Information provided below:
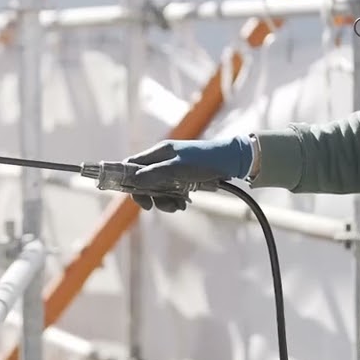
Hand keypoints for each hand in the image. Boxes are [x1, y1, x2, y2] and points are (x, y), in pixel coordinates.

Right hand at [125, 135, 253, 212]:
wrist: (231, 162)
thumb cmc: (203, 161)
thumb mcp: (177, 168)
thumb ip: (155, 174)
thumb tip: (133, 180)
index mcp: (159, 152)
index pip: (132, 164)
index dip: (129, 180)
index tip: (137, 197)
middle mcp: (162, 159)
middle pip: (144, 180)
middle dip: (150, 195)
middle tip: (156, 207)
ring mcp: (172, 169)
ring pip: (158, 188)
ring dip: (164, 200)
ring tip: (177, 206)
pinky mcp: (182, 177)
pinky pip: (171, 191)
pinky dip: (174, 199)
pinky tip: (183, 203)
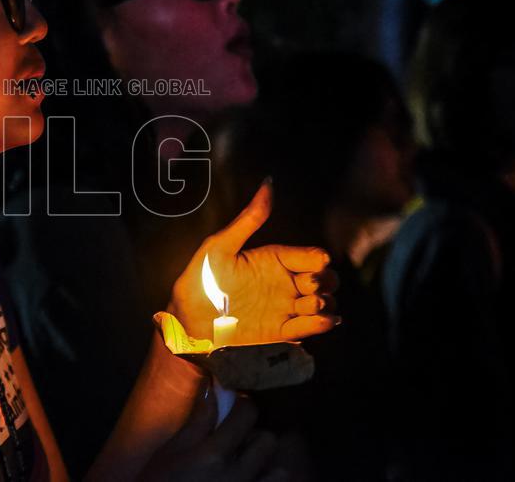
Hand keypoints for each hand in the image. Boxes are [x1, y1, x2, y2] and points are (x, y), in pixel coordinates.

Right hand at [139, 389, 284, 481]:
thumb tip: (212, 385)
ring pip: (280, 472)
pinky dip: (266, 481)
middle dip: (255, 435)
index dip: (244, 404)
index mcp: (213, 454)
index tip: (236, 404)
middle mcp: (237, 475)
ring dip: (266, 465)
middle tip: (238, 439)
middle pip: (268, 441)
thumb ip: (197, 421)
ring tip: (247, 465)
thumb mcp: (171, 452)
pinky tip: (249, 479)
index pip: (246, 415)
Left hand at [170, 181, 339, 342]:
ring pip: (324, 303)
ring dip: (325, 304)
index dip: (319, 260)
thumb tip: (268, 183)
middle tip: (310, 287)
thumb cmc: (200, 278)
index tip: (316, 263)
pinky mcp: (281, 331)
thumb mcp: (220, 245)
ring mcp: (284, 307)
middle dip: (326, 281)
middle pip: (325, 279)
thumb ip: (248, 219)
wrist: (188, 319)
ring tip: (309, 305)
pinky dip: (321, 324)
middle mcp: (284, 282)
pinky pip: (310, 328)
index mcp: (274, 259)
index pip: (312, 256)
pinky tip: (318, 319)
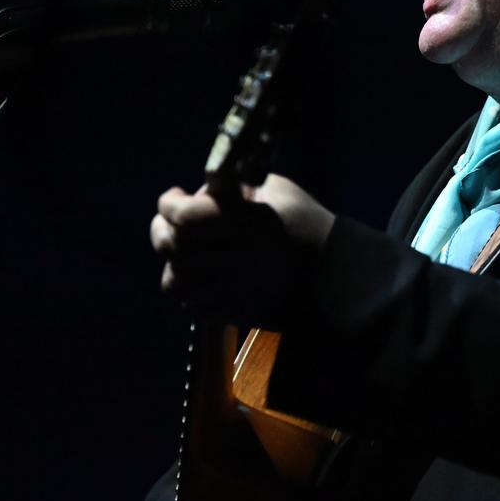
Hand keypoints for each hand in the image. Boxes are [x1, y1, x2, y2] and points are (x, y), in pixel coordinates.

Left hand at [150, 174, 334, 320]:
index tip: (174, 196)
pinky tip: (203, 276)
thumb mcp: (279, 190)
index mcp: (246, 223)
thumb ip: (238, 188)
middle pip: (172, 248)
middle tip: (170, 222)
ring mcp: (232, 290)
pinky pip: (192, 305)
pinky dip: (190, 289)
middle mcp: (234, 258)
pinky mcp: (234, 312)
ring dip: (174, 264)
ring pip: (174, 282)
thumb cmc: (308, 225)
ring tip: (185, 253)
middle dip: (162, 230)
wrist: (337, 277)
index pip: (184, 216)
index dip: (168, 204)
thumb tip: (205, 191)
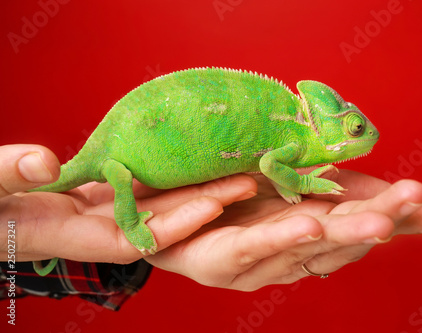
End of Information provided.
Action item: Repeat only the lines from the one holding "pinky dip: (321, 324)" through the last line of the data, inclusive. Keep the pictures out.

Response box:
pinky dip: (321, 324)
middle mcp: (284, 282)
pinky pip: (310, 328)
index mcp: (274, 259)
index pip: (312, 256)
pinky tip: (318, 319)
Hand keypoints for each hand in the image. Boxes are [x1, y1, x2, y2] and points are (x, y), in pixel coordinates.

Left hand at [150, 174, 334, 320]:
index tip: (174, 196)
pinky tip: (203, 276)
thumb mcp: (279, 190)
index mcp: (246, 223)
thumb ip: (238, 188)
middle pip: (172, 248)
middle tip: (170, 222)
ring mcp: (232, 290)
pinky pip: (192, 305)
pinky dip: (190, 289)
middle mcp: (234, 258)
pinky mcp: (234, 312)
ring dip: (174, 264)
ring pip: (174, 282)
thumb cmc: (308, 225)
ring tip: (185, 253)
middle dip: (162, 230)
wrist: (337, 277)
index pip: (184, 216)
index dip: (168, 204)
thumb tip: (205, 191)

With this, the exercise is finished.